Para a quantidade de alunos atendidos, no entanto, o Conselho Federal de Nutricionistas (CFN) recomenda uma equipe com cerca de 700 profissionais. Essa deficiência é monitorada pelo Ministério Público (MP) do estado, que aponta problemas também no monitoramento do programa.

“As gestões estão contratando empresas terceirizadas para preparar os alimentos e distribuí-los, então essa fiscalização se torna fundamental. Quando há poucos nutricionistas na rede, aumenta o risco de descumprimento dos contratos”, avalia a promotora de Justiça Fernanda Peixoto, titular do Grupo de Atuação Especial de Educação.

Peixoto aponta que esse não é um problema exclusivo da cidade de São Paulo, mas de todo o estado. “O Conselho de Alimentação Escolar estadual continua tendo dificuldade para realizar as suas fiscalizações, e fazem pouquíssimas visitas ao longo do ano porque estamos falando de 600 municípios, com o conselho sediado na capital. As fiscalizações no interior do estado são muito dificultadas.”

Agricultura familiar

Um dos pilares do Pnae é o incentivo à agricultura familiar e a produtos orgânicos ou agroecológicos. Por lei, pelo menos 30% dos recursos federais devem ser direcionados à compra de gêneros alimentícios diretamente da agricultura familiar. Uma meta considerada ambiciosa e que deve ser ampliada a partir de 2026. Em setembro, o Congresso aumentou para 45% esse mínimo.

Dados mais recentes do Fundo Nacional de Desenvolvimento da Educação (FNDE) mostram que 1.590 munícipios ainda não estão cumprindo a exigência de 30%. Por outro lado, 534 cidades fizeram todas as suas compras da agricultura familiar.

São Paulo cumpre essa exigência federal. Em 2019, a Secretaria Municipal de Educação afirmava ter 41% dos alimentos oriundos da agricultura familiar ou orgânica. Atualmente, essa parcela é reforçada, segundo a gestão, por projetos de hortas e plantações urbanas.

“A partir de 2022, nós iniciamos um projeto para aproximar creches da agricultura urbana, incentivando cadeias curtas de comercialização de legumes, hortaliças. Um projeto fortalecido a nível estadual quando foi criado o protocolo de transição agroecológica da Secretaria da Agricultura do Estado de São Paulo”, afirma Fernanda Menezes, diretora da divisão de nutrição escolar da capital.

Junto de especialistas, a coordenadora-geral substituta do Pnae Mainenti é categórica ao afirmar que o programa é um dos responsáveis pela manutenção da agricultura familiar no país diante do avanço do agronegócio.

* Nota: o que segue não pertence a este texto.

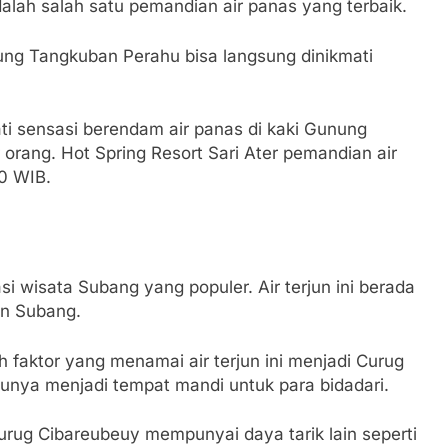
alah salah satu pemandian air panas yang terbaik.
ung Tangkuban Perahu bisa langsung dinikmati
ti sensasi berendam air panas di kaki Gunung
orang. Hot Spring Resort Sari Ater pemandian air
00 WIB.
i wisata Subang yang populer. Air terjun ini berada
en Subang.
h faktor yang menamai air terjun ini menjadi Curug
ulunya menjadi tempat mandi untuk para bidadari.
urug Cibareubeuy mempunyai daya tarik lain seperti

A Cúpula Global em Fortaleza reforçou que a merenda é mais do que política social: é investimento em saúde, aprendizagem e economia local. Os principais desafios nesta área em todo o mundo são ampliar o quadro de nutricionistas e fortalecer a fiscalização; consolidar a compra local e orgânica de alimentos; e transformar a educação alimentar em prática cotidiana, integrada ao currículo escolar.

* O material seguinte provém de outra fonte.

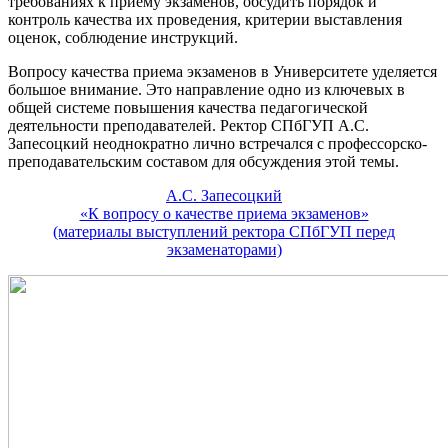
требованиях к приему экзаменов, обсудить порядок и
контроль качества их проведения, критерии выставления
оценок, соблюдение инструкций.
Вопросу качества приема экзаменов в Университете уделяется
большое внимание. Это направление одно из ключевых в
общей системе повышения качества педагогической
деятельности преподавателей. Ректор СПбГУП А.С.
Запесоцкий неоднократно лично встречался с профессорско-
преподавательским составом для обсуждения этой темы.
А.С. Запесоцкий
«К вопросу о качестве приема экзаменов»
(материалы выступлений ректора СПбГУП перед
экзаменаторами)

Se conseguir enfrentar esses desafios, o Brasil deve manter a liderança mundial em alimentação escolar. E a cena das cozinheiras preparando refeições simples e frescas, que hoje se repete em milhares de escolas, continuará sendo símbolo de uma política pública capaz de unir combate à fome, promoção da saúde e desenvolvimento sustentável.